步骤5、以上四个步骤重复循环多次得到所选特征子集。使用十倍交叉验证对每次得到的特征子集进行验证。通过支持向量机分类建模得到的改进的BQPSO算法与BQPSO算法的分类准确率比较示意图(见图3)。Step 5. The above four steps are repeated multiple times to obtain the selected feature subset. Each resulting subset of features is validated using ten-fold cross-validation. Schematic diagram of the classification accuracy comparison between the improved BQPSO algorithm and the BQPSO algorithm obtained through support vector machine classification modeling (see Figure 3).

Claims

1. a feature selection method based on binary quantum particle swarm algorithm, is characterized in that: the concrete steps of this method are as follows:

Step 1: Input public dataset;

Step 2: Use the maximum information coefficient MIC to calculate the correlation between the characteristics of each data field and the class label, set the correlation less than the threshold as the weakly correlated feature, and delete the weakly correlated feature;

Step 3: For strongly correlated features, use the mutation idea of genetic algorithm and binary quantum particle swarm algorithm to select the optimal feature subset;

Specifically:

1) Initialize the population;

2) Calculate the fitness value of each particle in the population according to the fitness function, and compare it with the previous local optimal value, if f(x _i )<f(pbest _i ), then pbest _i =x _i , otherwise not renew;

3) Calculate the population optimal value gbest, and calculate the average optimal value mbest;

4) Calculate the local attractor p _i , and calculate the new position update probability pr of the particle;

5) Update the value of _xi according to the function Transf(p _i , pr);

6) Screen out the particles with poor fitness values, and use the mutation idea of genetic algorithm to mutate the particles with poor fitness values with the probability of Pm, thereby increasing the diversity of particle swarms;

7) Judging whether the termination condition is met, if not, then return to Step4), otherwise enter the next step;

8) Output the optimal feature subset;

where the fitness function is:

Among them, w _A is the weight of SVM classification accuracy rate, w _F is the weight of the number of features related to the class standard strength, sum(chrom) refers to the number of features related to the class standard strength, Acc is the classification accuracy rate based on the selected features, mic_c is obtained by calculating the correlation between features and class labels through the maximum linear coefficient MIC; mic_f is calculated by calculating the correlation between features and features through the maximum information coefficient MIC;

Step 4: Use the support vector machine algorithm to verify and evaluate the validity of the selected feature subset.

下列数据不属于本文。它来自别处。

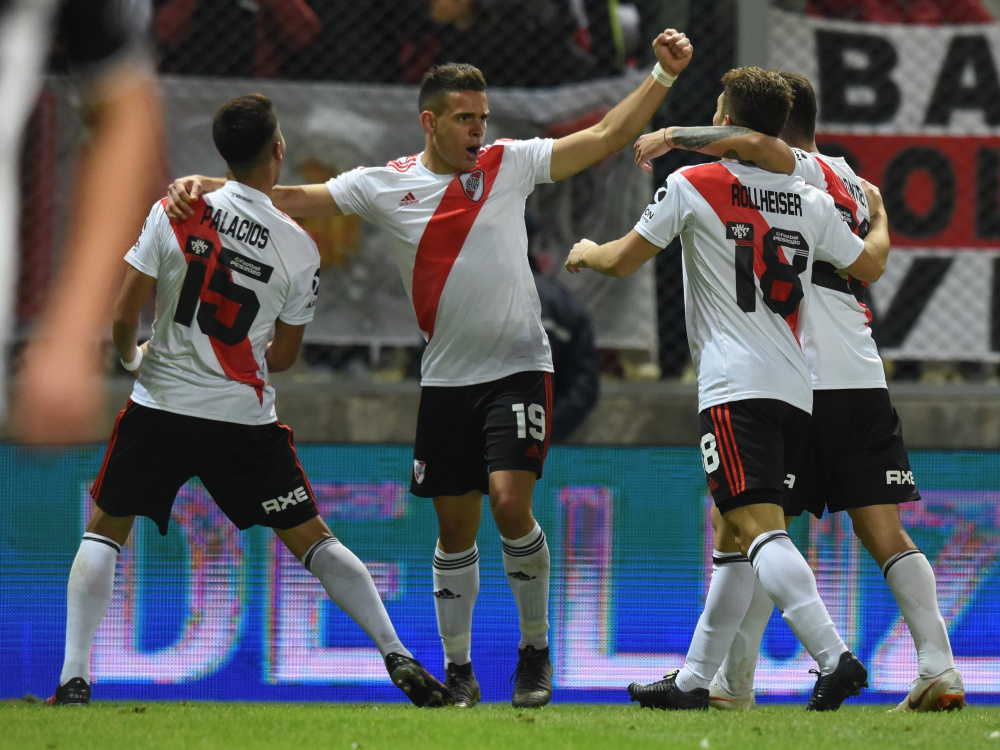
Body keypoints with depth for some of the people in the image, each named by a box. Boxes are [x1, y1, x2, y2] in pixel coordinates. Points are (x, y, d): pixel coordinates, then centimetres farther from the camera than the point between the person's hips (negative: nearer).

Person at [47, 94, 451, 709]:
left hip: (160, 405, 0)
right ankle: (399, 657, 5)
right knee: (312, 539, 12)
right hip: (245, 417, 0)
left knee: (104, 531, 15)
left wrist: (133, 356, 19)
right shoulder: (300, 248, -5)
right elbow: (283, 357, 4)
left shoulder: (173, 213, -7)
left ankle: (74, 681, 3)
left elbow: (123, 318, -4)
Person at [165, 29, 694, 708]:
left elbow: (607, 137, -1)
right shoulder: (384, 186, 0)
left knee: (510, 501, -18)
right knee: (455, 529, 6)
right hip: (446, 378, 2)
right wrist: (205, 187, -14)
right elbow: (290, 199, -2)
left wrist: (663, 75, -10)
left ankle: (536, 652, 0)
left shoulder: (510, 164, -1)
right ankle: (458, 670, 19)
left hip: (518, 369, -2)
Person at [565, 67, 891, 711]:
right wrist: (879, 211, 46)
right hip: (796, 390, 7)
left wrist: (586, 251, 29)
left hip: (736, 388, -7)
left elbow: (621, 263, 6)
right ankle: (695, 680, 17)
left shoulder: (695, 185, 0)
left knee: (759, 528, -16)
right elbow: (871, 265, 26)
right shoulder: (812, 202, 13)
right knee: (737, 533, 14)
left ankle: (835, 657, -33)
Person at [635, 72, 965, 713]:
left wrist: (671, 136, -15)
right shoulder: (847, 179, 20)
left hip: (807, 385, -7)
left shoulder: (807, 171, -5)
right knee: (885, 535, 1)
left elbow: (756, 144, -27)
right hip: (864, 378, 7)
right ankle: (941, 672, -12)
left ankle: (734, 682, 7)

2. a kind of feature selection method based on binary quantum particle swarm algorithm according to claim 1, is characterized in that: use maximum information coefficient MIC to calculate the correlation of each feature and class mark,

Specifically:

Among them, X is the sample feature, Y is the class label, and B takes the 0.6 or 0.55 power of the total amount of data.